Redline Trading Solutions recently allowed Berkeley professor Terrence Hendershott to conduct a study with its high-speed trading technology, which gave him access to stock prices a few milliseconds before everyone else. This meant that Hendershott knew, before he bought the stock, which way the price would move a fraction of a second later. As you might expect, this is a risk-free license to mint money:
According to his study, in one day (May 9), playing one stock (Apple), Hendershott walked away with almost $377,000 in theoretical profits by picking off quotes on various exchanges that were fractions of a second out of date. Extrapolate that number to reflect the thousands of stocks trading electronically in the U.S., and it’s clear that high-frequency traders are making billions of dollars a year on a simple quirk in the electronic stock market.
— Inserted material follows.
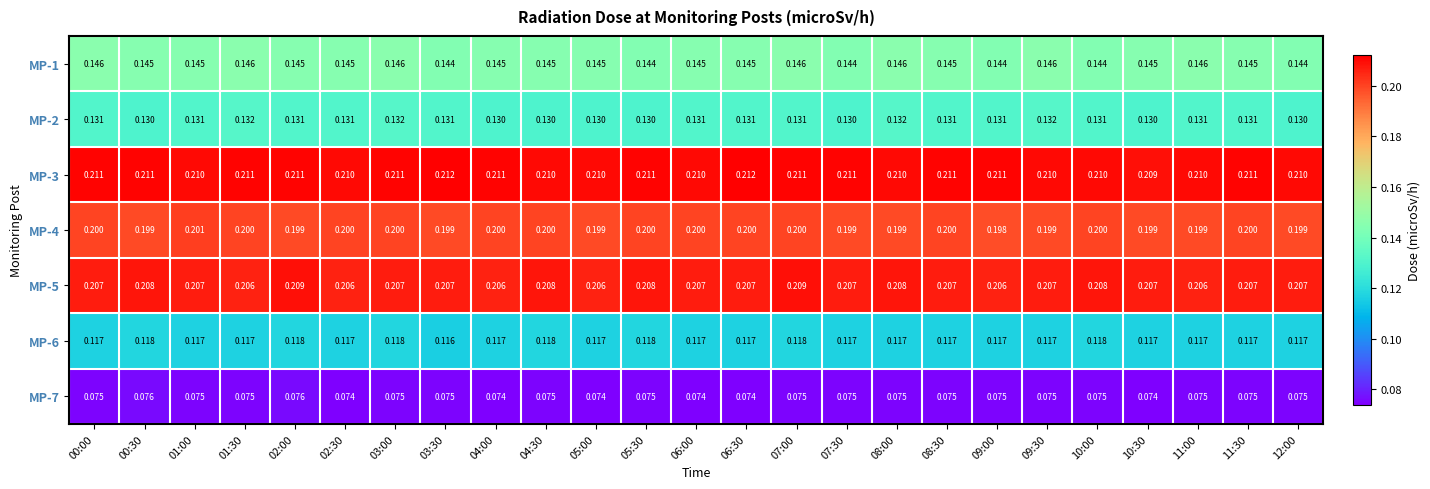

Is the value of MP-2 at 08:00 greater than the value of MP-3 at 06:00?

No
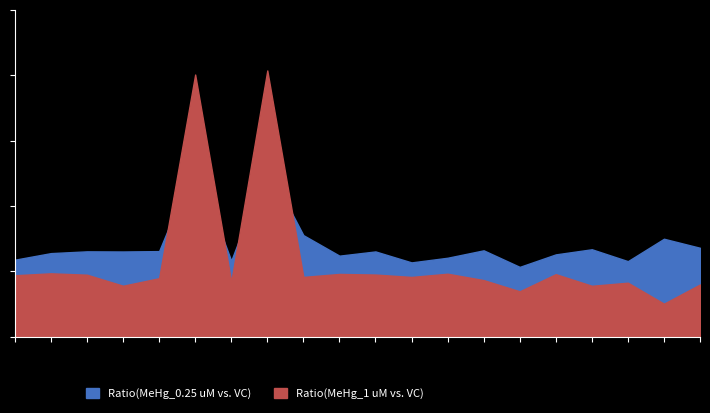

The value of Ratio(MeHg_0.25 uM vs. VC) at 23603 is 0.3. True or false?

False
One way or another, that money is coming out of your retirement account. Think of it like the old movie The Sting. High-speed traders already know who has won the horse race when your mutual fund manager lays his bet. You’re guaranteed to come out a loser. You’re losing in small increments, but every mickle makes a muckle — especially in a tough market.
“It’s clear to us these guys are just raping, pillaging, and plundering the market,” as Joe Saluzzi, co-founder of agency brokerage Themis Trading put it.
Click the link for more details, along with a simple and interesting idea for putting an end to this. In practice, stock markets are never going to be fair to every participant, but at the very least, their rules are supposed to make them theoretically fair to all comers. High-speed trading makes a mockery of this.